I think the usual way is that if "etc." comes at the end of the sentence, you only need one period. That's the way I've always seen it in books, newspapers, advertising copy, etc.
In all other cases, such as when "etc." is followed by a comma, a semicolon, etc., you normally need the period to go with "etc." and then the other punctuation mark.
It's more a question of basic readability: two periods ("etc..") looks like a horizontal ellipsis and suggests that the sentence is not actually finished.
I've also seen "etc" used without a period. I'm not sure how well accepted that is, but I don't think it's correct according to the formal rules.
On a related note, there is a difference in the use of the period after an abbreviation between British and American English.

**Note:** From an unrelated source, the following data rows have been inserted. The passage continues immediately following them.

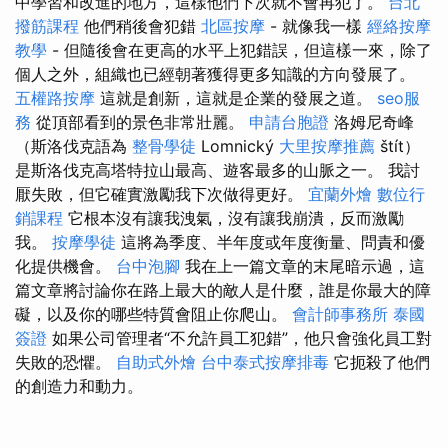
中學習和改進的地方，這樣他們下次就不會再犯了。
台北
撥筋課程
他們稍後會犯錯
北區按摩
- 就像我一樣
經絡按摩
教學
- 但隨後會在更高的水平上犯錯誤，但這樣一來，除了
個人之外，組織也已經朝著獲得更多知識的方向發展了。
五權路按摩
這就是創新，這就是企業的發展之道。
seo服
務
從頂部看到的景色非常壯麗。
申請台胞證
洛姆尼奇峰
（斯洛伐克語為
整骨學徒
Lomnický
大里按摩推薦
štít）
是斯洛伐克高塔特拉山最高、遊客最多的山脈之一。 我討
厭失敗，但它確實激勵我下次做得更好。
宜蘭外燴
數位行
銷課程
它根本沒有讓我洩氣，沒有讓我崩潰，反而激勵
我。
按摩學徒
這將為季度、半年度或年度衡量、問責和優
化提供機會。
台中泡腳
我在上一篇文章的末尾暗示過，這
篇文章將討論你在路上最大的敵人是什麼，誰是你最大的障
礙，以及你的哪些特質會阻止你爬山。
會計師事務所
泰國
簽證
如果公司管理者“不允許員工犯錯”，他只會強化員工對
失敗的恐懼。
自助式外燴
台中泰式按摩排毒
它扼殺了他們
的創造力和動力。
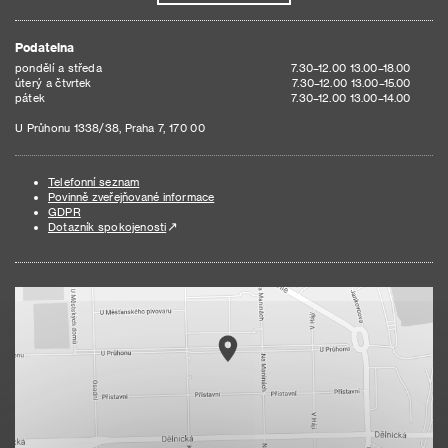
Podatelna
pondělí a středa
7.30–12.00 13.00–18.00
úterý a čtvrtek
7.30–12.00 13.00–15.00
pátek
7.30–12.00 13.00–14.00
U Průhonu 1338/38, Praha 7, 170 00
Telefonní seznam
Povinně zveřejňované informace
GDPR
Dotazník spokojenosti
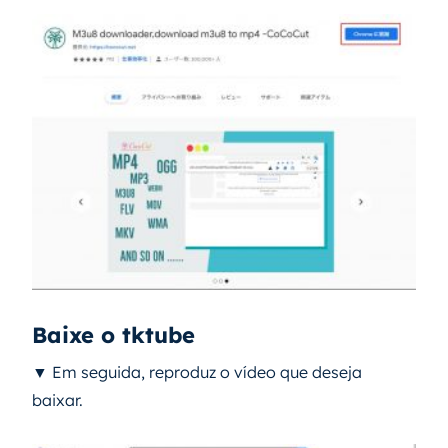
Baixe o tktube
▼ Em seguida, reproduz o vídeo que deseja
baixar.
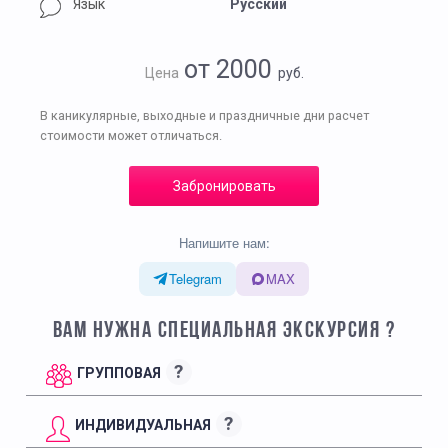
Язык
Русский
от 2000
Цена
руб.
В каникулярные, выходные и праздничные дни расчет
стоимости может отличаться.
Забронировать
Напишите нам:
Telegram
MAX
ВАМ НУЖНА СПЕЦИАЛЬНАЯ ЭКСКУРСИЯ ?
?
ГРУППОВАЯ
?
ИНДИВИДУАЛЬНАЯ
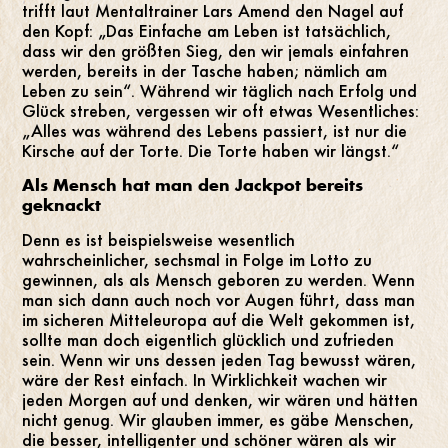
trifft laut Mentaltrainer Lars Amend den Nagel auf
den Kopf: „Das Einfache am Leben ist tatsächlich,
dass wir den größten Sieg, den wir jemals einfahren
werden, bereits in der Tasche haben; nämlich am
Leben zu sein“. Während wir täglich nach Erfolg und
Glück streben, vergessen wir oft etwas Wesentliches:
„Alles was während des Lebens passiert, ist nur die
Kirsche auf der Torte. Die Torte haben wir längst.“
Als Mensch hat man den Jackpot bereits
geknackt
Denn es ist beispielsweise wesentlich
wahrscheinlicher, sechsmal in Folge im Lotto zu
gewinnen, als als Mensch geboren zu werden. Wenn
man sich dann auch noch vor Augen führt, dass man
im sicheren Mitteleuropa auf die Welt gekommen ist,
sollte man doch eigentlich glücklich und zufrieden
sein. Wenn wir uns dessen jeden Tag bewusst wären,
wäre der Rest einfach. In Wirklichkeit wachen wir
jeden Morgen auf und denken, wir wären und hätten
nicht genug. Wir glauben immer, es gäbe Menschen,
die besser, intelligenter und schöner wären als wir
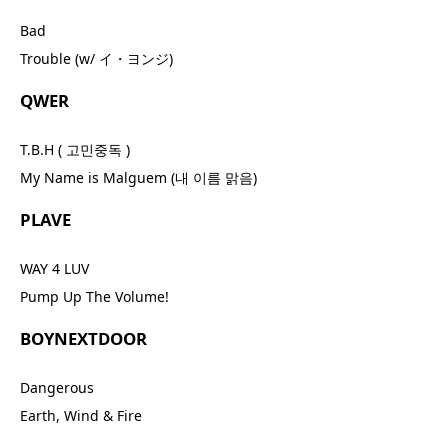
Bad
Trouble (w/ イ・ヨンジ)
QWER
T.B.H ( 고민중독 )
My Name is Malguem (내 이름 맑음)
PLAVE
WAY 4 LUV
Pump Up The Volume!
BOYNEXTDOOR
Dangerous
Earth, Wind & Fire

American English tends always to use the period; in British English, the period (or "full stop", as it is known in Britain) is usually omitted when the last letter of the abbreviation is also the last letter of the word it's an abbreviation of.

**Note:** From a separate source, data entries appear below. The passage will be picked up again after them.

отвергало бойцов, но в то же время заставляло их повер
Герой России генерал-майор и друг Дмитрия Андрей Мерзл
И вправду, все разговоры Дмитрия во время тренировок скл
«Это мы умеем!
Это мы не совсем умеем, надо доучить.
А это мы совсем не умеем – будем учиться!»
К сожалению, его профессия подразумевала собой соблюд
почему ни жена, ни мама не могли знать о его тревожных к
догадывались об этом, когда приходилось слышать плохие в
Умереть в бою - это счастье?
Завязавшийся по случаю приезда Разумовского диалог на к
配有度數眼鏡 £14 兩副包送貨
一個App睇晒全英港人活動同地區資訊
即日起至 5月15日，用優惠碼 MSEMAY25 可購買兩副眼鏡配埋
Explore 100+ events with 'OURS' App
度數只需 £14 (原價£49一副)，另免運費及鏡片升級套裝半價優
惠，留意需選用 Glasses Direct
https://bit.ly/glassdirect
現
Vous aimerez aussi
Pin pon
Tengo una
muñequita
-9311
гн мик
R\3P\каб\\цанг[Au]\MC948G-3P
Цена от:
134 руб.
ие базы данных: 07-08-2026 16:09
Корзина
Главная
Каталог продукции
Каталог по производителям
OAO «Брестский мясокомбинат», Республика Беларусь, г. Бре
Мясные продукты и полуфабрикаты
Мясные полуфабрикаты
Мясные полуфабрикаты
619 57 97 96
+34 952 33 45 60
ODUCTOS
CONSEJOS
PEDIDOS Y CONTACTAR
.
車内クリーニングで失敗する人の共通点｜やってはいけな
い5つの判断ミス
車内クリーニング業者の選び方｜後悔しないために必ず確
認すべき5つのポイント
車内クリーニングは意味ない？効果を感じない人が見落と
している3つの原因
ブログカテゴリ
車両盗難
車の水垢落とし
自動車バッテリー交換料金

So, in British English you write "Mr", "Mrs" and "Dr", as they are abbreviations of "Master", "Mistress" and "Doctor" respectively, while Americans always write "Mr.", "Mrs." and "Dr.". Americans and Brits alike write "Prof.", "approx." and "Capt.", as they are abbreviations of "Professor", "approximately" and "Captain".
The abbreviation "etc.", however, is short for the Latin phrase "et cetera", and so the period should always be used.